A note on secrets with RBAC
One thing to be aware of when using role based access control, the pod-reader
role is going to grant access to read all pods in the appka-1
namespace, not just the pods for your application. This includes the deployment specs, which includes the environment variables that are hard coded in the deployment specs. If you pass secrets through those environment variables, rather than using the Kubernetes secrets API, then your application, and every other app that uses the default service account, will be able to see these secrets. This is a good reason why you should never pass secrets directly in deployment specs, rather, you should pass them through the Kubernetes secrets API.
If this is a concern, one solution might be to create a separate namespace for each application you wish to deploy. You may find the configuration overhead of doing this very high though, it’s not what Kubernetes namespaces are intended to be used for.
Health Checks
Akka management HTTP includes health check routes that will expose liveness and readiness health checks on /alive
and /ready
respectively.
In Kubernetes, if an application is live, it means it is running - it hasn’t crashed. But it may not necessarily be ready to serve requests, for example, it might not yet have managed to connect to a database, or, in our case, it may not have formed a cluster yet.
By separating liveness and readiness, Kubernetes can distinguish between fatal errors, like crashing, and transient errors, like not being able to contact other resources that the application depends on, allowing Kubernetes to make more intelligent decisions about whether an application needs to be restarted, or if it just needs to be given time to sort itself out.

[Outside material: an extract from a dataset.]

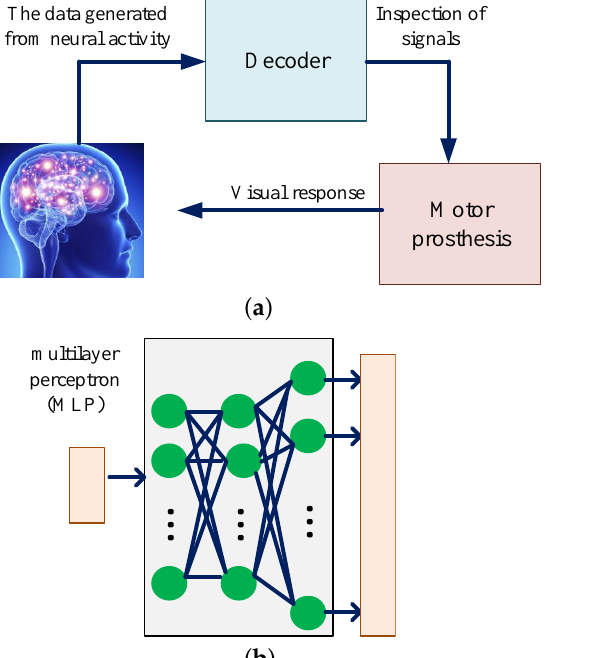
Figure 19. ( a ) BMI system and neural encoder ( top ); ( b ) multilayer perceptron (MLP) architecture ( bottom ).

These routes expose information which is the result of multiple internal checks. For example, by depending on akka-management-cluster-http
the health checks will take cluster membership status into consideration and will be a check to ensure that a cluster has been formed.
Finally, we need to configure the health checks. As mentioned earlier, Akka Management HTTP provides health check endpoints for us, both for readiness and liveness. Kubernetes just needs to be told about this. The first thing we do is configure a name for the management port, while not strictly necessary, this allows us to refer to it by name in the probes, rather than repeating the port number each time. We’ll configure some of the numbers around here, we’re going to tell Kubernetes to wait 20 seconds before attempting to probe anything, this gives our cluster a chance to start before Kubernetes starts trying to ask us if it’s ready, and since in some scenarios, particularly if you haven’t assigned a lot of CPU to your pods, it can take a long time for the cluster to start, so we’ll give it a high failure threshold of 10.

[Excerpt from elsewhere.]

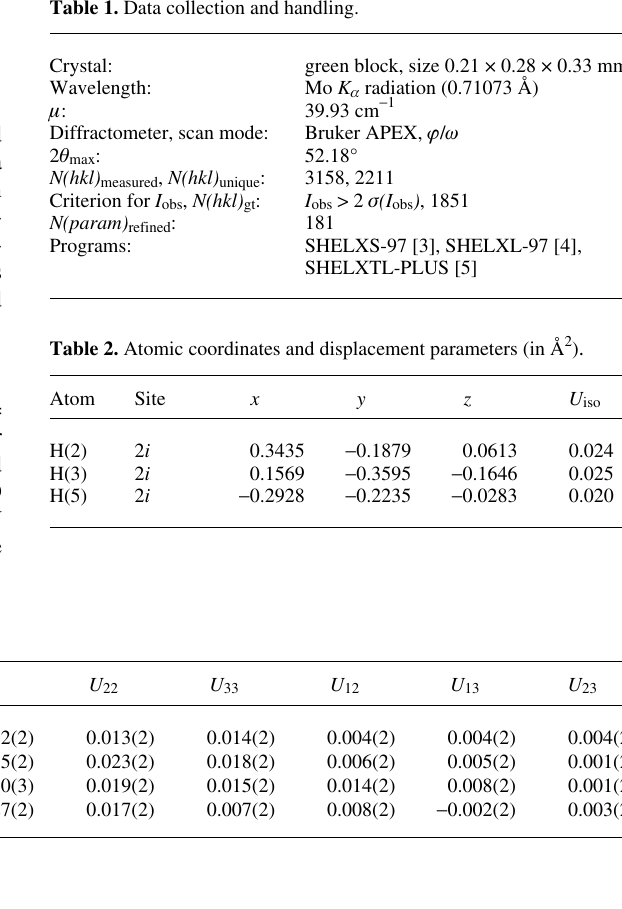
Table 1. Data collection and handling.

Health check probes can be adjusted in kubernetes/akka-cluster.yaml
:
ports:
- name: management
containerPort: 8558
readinessProbe:
httpGet:
path: "/ready"
port: management
periodSeconds: 10
failureThreshold: 10
initialDelaySeconds: 20
livenessProbe:
httpGet:
path: "/alive"
port: management
periodSeconds: 10
failureThreshold: 10
initialDelaySeconds: 20
Rolling Updates
Starting from Kubernetes v1.22, ReplicaSets are not scaled down with the youngest node first which can cause problems for the Akka cluster. A new Akka extension was developed to address this issue, and you can find the documentation under Kubernetes Rolling Updates section.